IRM cérébrale

Sommaire

L'IRM cérébrale est une technique d'imagerie médicale basée sur l'emploi conjoint d'un champ magnétique et de radiofréquences. Peu invasive et rapide, l'IRM produit des images précises sous forme de coupes permettant d'étudier les anomalies structurelles, infectieuses ou vasculaires.

Définition et fonctionnement de l'IRM cérébrale

En quoi consiste une IRM cérébrale ?

L'IRM (imagerie par résonance magnétique) est une technique d'imagerie médicale basée sur l'utilisation d'un champ magnétique couplé à des radiofréquences. Il n'utilise donc pas, comme la radiographie, de rayons ionisants. Le terme d'IRM désigne à la fois la technique, l'examen et la machine.

Son principe est basé sur le fait que le corps humain est constitué d'atomes d'hydrogène. Les protons de l'atome d'hydrogène dans le champ magnétique (une sorte de gros aimant) se placent dans le même sens. On peut alors les faire entrer en résonance grâce à des radiofréquences. Ces mouvements sont captés et retranscrits informatiquement en images de coupes 3D.

Bon à savoir : l'atome est constitué de petites particules élémentaires. Il possède un noyau composé de protons et de neutrons autour duquel gravitent des électrons. L'atome d'hydrogène est le plus simple des atomes puisqu'il est composé d'un proton et d'un électron.

Quel est le but d'une IRM cérébrale ?

Grâce à l'IRM, on obtient des images extrêmement précises de différentes parties du corps humain.
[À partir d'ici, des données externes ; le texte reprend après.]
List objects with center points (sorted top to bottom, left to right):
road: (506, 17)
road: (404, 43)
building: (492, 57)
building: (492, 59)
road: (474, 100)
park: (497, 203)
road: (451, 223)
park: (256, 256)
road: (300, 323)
On l'utilise notamment pour étudier les vaisseaux, les cartilages ou les tendons.

L'IRM cérébrale permet d'étudier attentivement les structures du cerveau. Les IRM puissants (3 teslas) permettent quant à eux d'obtenir des images d'une très grande précision.

Pour information : le tesla est l'unité de mesure de l'intensité du champ magnétique.
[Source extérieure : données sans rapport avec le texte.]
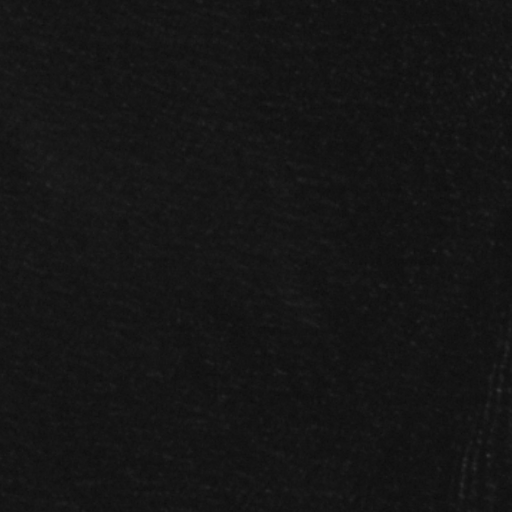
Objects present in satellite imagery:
river: (481, 84)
Dans quels cas pratiquer une IRM cérébrale ?

L'IRM cérébrale est particulièrement utile en neurologie et en oncologie pour détecter d'éventuelles lésions ou malformations cérébrales. Elle est par exemple prescrite pour :

  • l'étude vasculaire (à la suite d'un AVC, pour détecter une ischémie...) ;
  • l'étude oncologique (pour rechercher une éventuelle tumeur) ;
  • l'étude neurologique (pour retrouver la cause d'une épilepsie ou maladie neurodégénerative ou encore en cas de céphalées secondaires qui sont souvent d’origine neurovasculaire et à risque d’aggravation et de complications) ;
  • l'étude structurelle (à la recherche de l'origine d'une surdité, malformation...) ;
  • réaliser un bilan préchirurgical chez les candidats potentiels à une chirurgie de l’épilepsie (les examens servent à déceler les malformations corticales à l’origine d’épilepsies, auparavant inexpliquées et donc à définir la zone épileptogène qui est responsable du départ des crises d’épilepsie).
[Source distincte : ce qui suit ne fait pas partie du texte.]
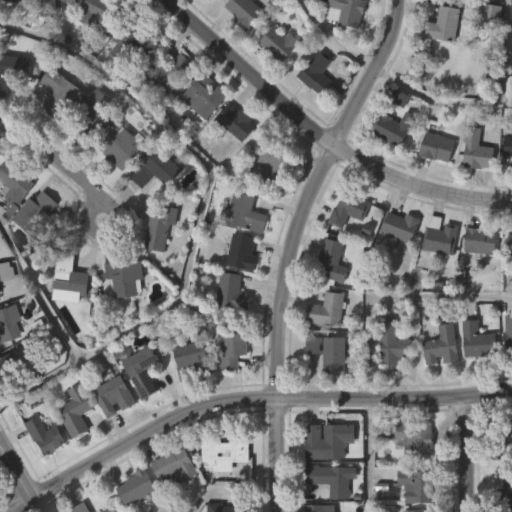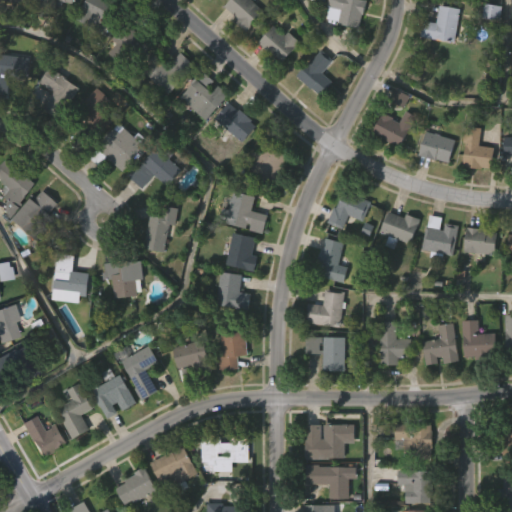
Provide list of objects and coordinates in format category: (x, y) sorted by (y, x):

Bon à savoir : une IRM cérébrale doit parfois être réalisée en urgence, par exemple en cas de syndrome méningé ou de syndrome d’hypertension intracrânienne relevant de l’urgence vitale.

Déroulement d'une IRM cérébrale

Installation dans le tunnel

Une IRM cérébrale peut se dérouler avec ou sans injection d'un produit de contraste. Le patient est vêtu d'une blouse et il est installé sur le dos. On remet au patient des bouchons d'oreilles et éventuellement un casque diffusant de la musique pour diminuer le désagrément du bruit de l'IRM.

Déroulement de l'examen

Une fois le patient installé, la table glisse dans un tunnel jusqu'à la tête. L'IRM étant bruyante, une sonnette d'alarme est reliée et mise à disposition du patient ; il peut l'actionner s'il éprouve une trop grande angoisse.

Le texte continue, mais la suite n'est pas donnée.